I can't handle 1 KHz at all. For me, its a nasally, festering, fingers down a chalkboard frequency. For some reason, 1.2 KHz seems a bit more palatable. Depending on the room and guitar, I may slightly boost, set neutral, or slightly cut this frequency. Since I favor the 1960's Jim Hall sound, I added 2K and 3K2 Hertz but nothing higher in frequency. The Hair control is more just a general treble boost or cut — very subtle. Although I omitted 5 KHz, it might belong on some guitar amps.
For the lower mids and highs, a Q of 5.1 sounded better than lower Q versions. I think I tested a Q of somewhere around 1.7 and then 0.85 for some of these frequencies.
Since there is DC on the pots, I stuck to the format employed by
countless amp designers to avoid scratchy pot adjustments: I built with the TL072 op-amp ( 6 of them ). I
just ordered some OPA4134 for future exploration.
Other tone circuits
In jazz amplifiers, it seems that the Baxandall tone circuit reigns supreme. A few older Fender solid state amps ran their classic R-C passive tone circuit ( the Fender scooper ) plus later in the preamplifier stage, a Baxandall type tone control circuit to keep the classic Fender midrange but still allow some boost/cut of the bass and treble etc..
I first built the old bass and treble control employed in the early Polytone amps such as the Mini Brute or Model 104.
Above — The basic bass & treble tone circuit that reasonably keeps the time constants of the early Polytone tone circuits. This stage works well for all its simplicity. I've put a version of this circuit in radio receivers, and a code practice oscillator. I prefer this circuit over the bass, middle, treble Baxandall tone circuit employed by Polytone in later amps including the Mega-Brutes.
You will find countless versions of 3 Baxandall frequency tone circuits in guitar amplifier service manuals. I built a few and found a 4 frequency tone control suits me better than a 3 frequency circuit.Above — My favorite 4 frequency tone circuit. 20 K pots prevent the input impedance going too low when boosting heavily, You find interaction between some of the peaking filters, but this is pretty sweet for 1 op-amp. There are also scores of 4 frequency variants in guitar amplifier service manuals that cut/ boost about 12 dB.
Above — The board I put the 4 frequency tone circuit in. I added gain controls and 5532 op amp to turn this into a simple, complete jazz guitar preamplifer. It sounded pleasant.

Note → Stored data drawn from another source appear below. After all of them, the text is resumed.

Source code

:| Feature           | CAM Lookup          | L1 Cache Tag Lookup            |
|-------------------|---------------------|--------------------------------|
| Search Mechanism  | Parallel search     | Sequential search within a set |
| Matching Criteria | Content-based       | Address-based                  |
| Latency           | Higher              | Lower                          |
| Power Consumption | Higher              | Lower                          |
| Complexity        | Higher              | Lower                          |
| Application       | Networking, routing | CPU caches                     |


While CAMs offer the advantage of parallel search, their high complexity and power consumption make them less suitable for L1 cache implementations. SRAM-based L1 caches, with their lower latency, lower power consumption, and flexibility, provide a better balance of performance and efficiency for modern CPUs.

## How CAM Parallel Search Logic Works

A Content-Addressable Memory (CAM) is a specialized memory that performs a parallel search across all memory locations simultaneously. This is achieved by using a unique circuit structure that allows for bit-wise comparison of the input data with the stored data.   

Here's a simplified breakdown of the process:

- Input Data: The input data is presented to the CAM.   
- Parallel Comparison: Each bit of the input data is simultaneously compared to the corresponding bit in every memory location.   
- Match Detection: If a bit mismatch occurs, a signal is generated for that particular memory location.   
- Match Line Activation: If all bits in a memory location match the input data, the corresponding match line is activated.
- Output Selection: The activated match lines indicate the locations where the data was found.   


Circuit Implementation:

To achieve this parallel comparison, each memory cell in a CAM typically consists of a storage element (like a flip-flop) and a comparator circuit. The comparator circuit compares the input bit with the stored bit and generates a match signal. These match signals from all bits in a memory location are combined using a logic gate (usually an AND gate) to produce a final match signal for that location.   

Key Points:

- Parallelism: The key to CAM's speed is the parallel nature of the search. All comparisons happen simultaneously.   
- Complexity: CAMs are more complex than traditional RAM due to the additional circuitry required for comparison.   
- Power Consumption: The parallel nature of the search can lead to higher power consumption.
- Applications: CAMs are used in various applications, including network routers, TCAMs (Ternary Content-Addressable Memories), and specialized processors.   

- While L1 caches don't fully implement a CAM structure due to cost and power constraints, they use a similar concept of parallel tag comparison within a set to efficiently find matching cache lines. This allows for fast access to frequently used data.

Further, from his aforementioned book — I built Doug Self's low noise, variable frequency, variable Q, state variable, mid range parametric equalizer. Of the 3 parametric EQs I built, his worked the best in terms of noise performance and function. I just never feel parametrics work the mid range the way I seek for a jazz guitar amplifier.
I also tried some high-pass filter circuits. 1 stood out.
Above — A high-pass filter for guitar input. This filter works well and seems to enhance bass frequency tightness. We have no use for frequencies below 60 Hz. I built my guitar input stage from stage 1 right on the first unity gain buffer.
Stage 2 Conclusion
After using the Stage 2 equalizer for ~ 1 year, I learned that in a future circuit, I will probably only place a quad FET op-amp and make a 4-band equalizer for 150, 250, 315 and 400 Hz with 250 and 315 Hz in a fixed cut.
Perhaps I will add a separate 1 op-amp stage bass boost as well. The high mids and highs will likely get handled with a single op-amp with a switchable peaking/ shelving EQ circuit. Only time and experiments will tell.
I seek to keep the parts count down and employ lower value resistors in the equalizer as possible to keep noise at a minimum.
Above and below — The amp chassis after testing. No hum!